DIRECTED BY NICHOLAS JARECKI
Like the silvery coiffure of protagonist Robert Miller, a billionaire Wall Street patriarch played by Richard Gere, Nicholas Jarecki’s Arbitrage is all shades of grey. Thanks in large part to Gere’s superb, Machiavellian performance, what looks on paper to be a straightforward, Madoff-inspired, down-with-fat-cats morality play becomes something far murkier, and more compelling.
By rights, Gere’s Miller is worthy of nothing but indignation: despite his sterling reputation as a philanthropic Manhattan hedge-fund magnate, he is, in fact, a philandering fraud, guilty of cooking his company’s books to the tune of $400 million—and of a spot of vehicular manslaughter to boot. And yet, Jarecki succeeds in eliciting sympathy for this devilish lead and his desperate bid to escape justice on both counts, lest the ensuing scandal scupper a major business transaction and reveal the depths of his duplicity to his unwitting, devoted family. (Brit Marling features as Miller’s daughter and protégé; Susan Sarandon plays his increasingly wary wife.)
Even when Miller’s irredeemable selfishness threatens to implicate the innocent, working-class son of a former employee, he goes about his shrewd, unscrupulous maneuvering in a way that keeps us on his side.

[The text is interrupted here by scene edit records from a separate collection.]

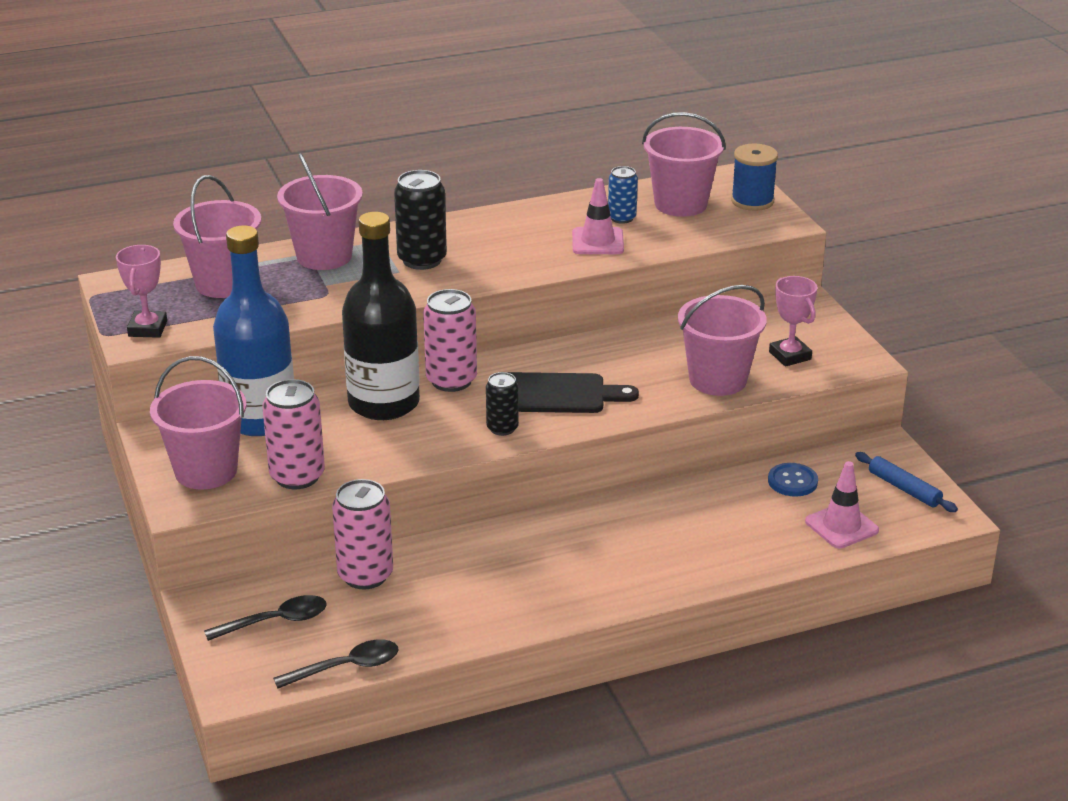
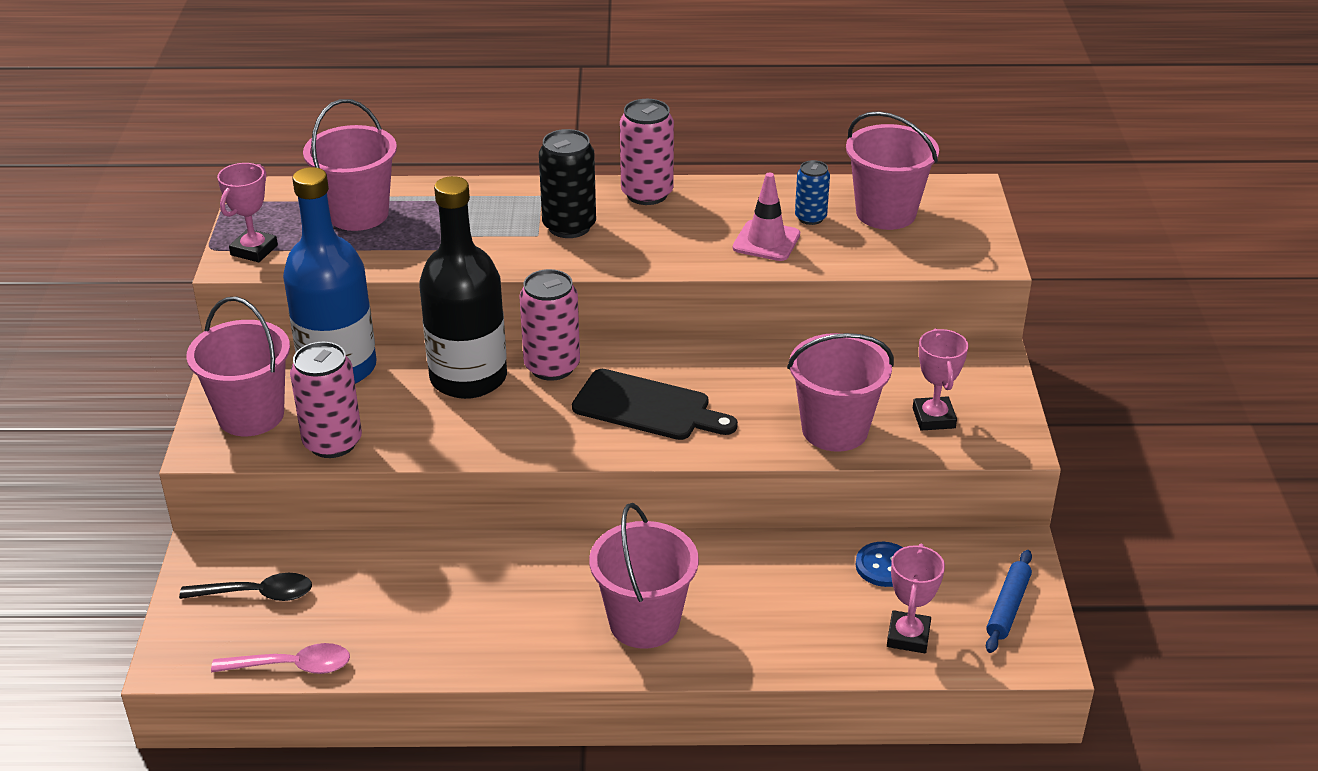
camera: 20 degrees right, 5 degrees up
black spoon [273,639,398,688] -> pink spoon [211,643,350,674]
pink bucket [277,153,363,270] -> pink bucket moved to [589,503,699,649]
pink can [332,479,393,589] -> pink can moved to [620,99,674,205]
black can [486,372,519,436] -> none
blue spool [731,144,778,211] -> none
pink traffic cone [805,461,879,548] -> pink trophy [887,544,945,653]
blue rolling pin [855,452,958,512] -> blue rolling pin turned 45 degrees clockwise [986,550,1032,653]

While some of Jarecki’s secondary characters conform too tidily to types, and some of his plotting veers toward contrivance, the debut writer-director sustains the ambiguity at the heart of Arbitrage with a deft touch. What the film has to say about the ubiquity of corruption isn’t revelatory, but its ability to enlist our complicity lends it an unsettling resonance.